### Prompt 1
According to the internal boxing text below, in what year were the three arts first combined under the name Nei Jia Quan?
### Prompt 2
Transcribe the portion of the internal boxing text below starting at "Nei Jia Quan/Internal" and ending at "martial arts organization.".

### Excerpted text
# # # # #
Internal Boxing

Nei Jia Quan/Internal Family Boxing

Nei Jia Quan – Internal Family Boxing, is a system of practicing the fighting ability that combines three styles of Chinese Wushu. Xing Yi Ba GuaTai Ji.

Those three styles evolved and kept developing independently for many years and each resembles its story and special features. The first time that those three arts were combined under the name Nei Jia Quan was in 1894 when the Ba Gua Quan teacher Cheng Ting Hua and his friends Liu De Kuan, Li Cun Yi and Liu Wei Xian were united and created a small martial arts organization.
They have observed that even thought the three styles were build on a different central idea, those ideas were of equal importance and essential in order for the trainee to develop his/her martial ability.
In order to improve the level of their arts, to achieve a harmonious coexistence of different styles and teachers and to increase the level of their trainees they have considered it right to teach those three styles together as a unity.
In that “fraternity”, Tseng Ting Hua was the representative for the art of Ba Gua, Liu De Kuan for the Taiji, and Li Tsun Yi and Liu Yuei Siang for the Xing Yi. Those teachers after the creation of the union decided that when a student would chose to follow one of them could freely follow the rest.
With this cooperation those teachers improved their teaching abilities, created famous students and reached the conclusion that despite the specific features of each of their arts, they are governed by common principles rendering them to belong in the same family. They wished to give a name to this family and they named it “Nei Jia Quan” (Internal Family Boxing).
This is how those arts were related into one group and this is the reason why those three styles are known as internal styles.
# # # # #
Collected data:
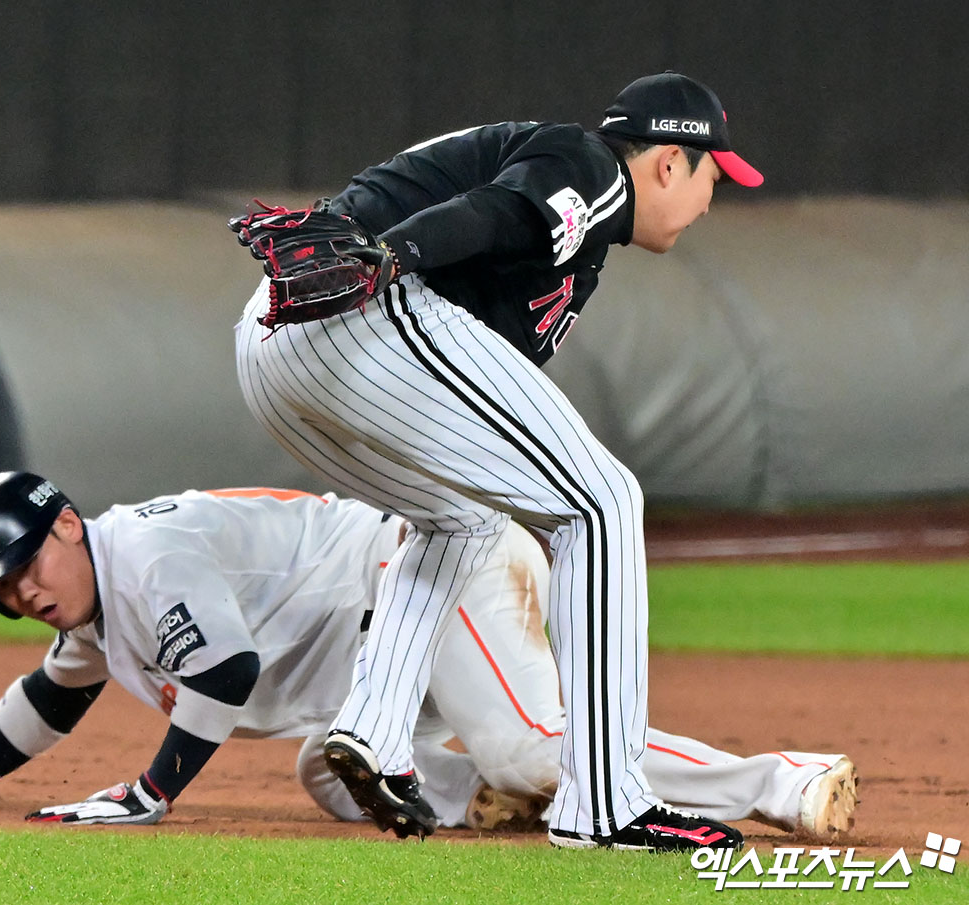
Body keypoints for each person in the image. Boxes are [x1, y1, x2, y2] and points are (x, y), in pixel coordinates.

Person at [233, 71, 764, 850]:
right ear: (667, 163)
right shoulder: (593, 167)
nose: (713, 199)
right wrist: (393, 252)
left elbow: (487, 337)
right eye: (714, 174)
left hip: (277, 341)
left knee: (464, 518)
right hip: (364, 303)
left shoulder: (573, 256)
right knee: (605, 501)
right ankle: (606, 800)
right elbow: (498, 210)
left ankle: (376, 732)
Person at [0, 472, 858, 842]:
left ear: (63, 525)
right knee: (334, 769)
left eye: (24, 564)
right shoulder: (95, 606)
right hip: (384, 638)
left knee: (527, 743)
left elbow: (224, 674)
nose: (21, 592)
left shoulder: (142, 553)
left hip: (428, 570)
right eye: (2, 588)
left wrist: (152, 791)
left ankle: (780, 777)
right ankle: (501, 799)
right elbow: (47, 699)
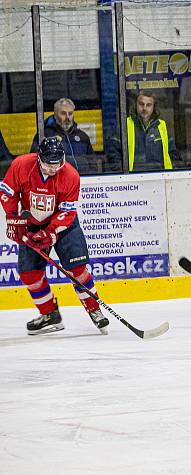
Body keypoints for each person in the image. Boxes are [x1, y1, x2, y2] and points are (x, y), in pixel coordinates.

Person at [1, 137, 109, 335]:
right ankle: (50, 315)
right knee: (29, 273)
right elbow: (8, 193)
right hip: (31, 225)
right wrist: (13, 218)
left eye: (57, 163)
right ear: (39, 158)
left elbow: (67, 212)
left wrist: (50, 232)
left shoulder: (71, 176)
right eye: (48, 163)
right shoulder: (21, 165)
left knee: (76, 268)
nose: (53, 168)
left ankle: (95, 310)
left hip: (63, 227)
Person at [108, 91, 180, 172]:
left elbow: (173, 154)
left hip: (159, 178)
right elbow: (113, 153)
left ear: (153, 107)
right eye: (141, 104)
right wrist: (121, 173)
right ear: (136, 105)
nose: (144, 108)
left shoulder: (161, 126)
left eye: (148, 105)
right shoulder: (124, 125)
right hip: (133, 179)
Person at [31, 97, 95, 174]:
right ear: (55, 114)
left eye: (70, 113)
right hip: (58, 182)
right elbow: (35, 162)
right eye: (63, 113)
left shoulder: (82, 136)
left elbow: (92, 163)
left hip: (84, 180)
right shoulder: (45, 136)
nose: (67, 117)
# # # # #
### Your solution 1
1894

### Your solution 2
Nei Jia Quan/Internal Family Boxing

Nei Jia Quan – Internal Family Boxing, is a system of practicing the fighting ability that combines three styles of Chinese Wushu. Xing Yi Ba GuaTai Ji.

Those three styles evolved and kept developing independently for many years and each resembles its story and special features. The first time that those three arts were combined under the name Nei Jia Quan was in 1894 when the Ba Gua Quan teacher Cheng Ting Hua and his friends Liu De Kuan, Li Cun Yi and Liu Wei Xian were united and created a small martial arts organization.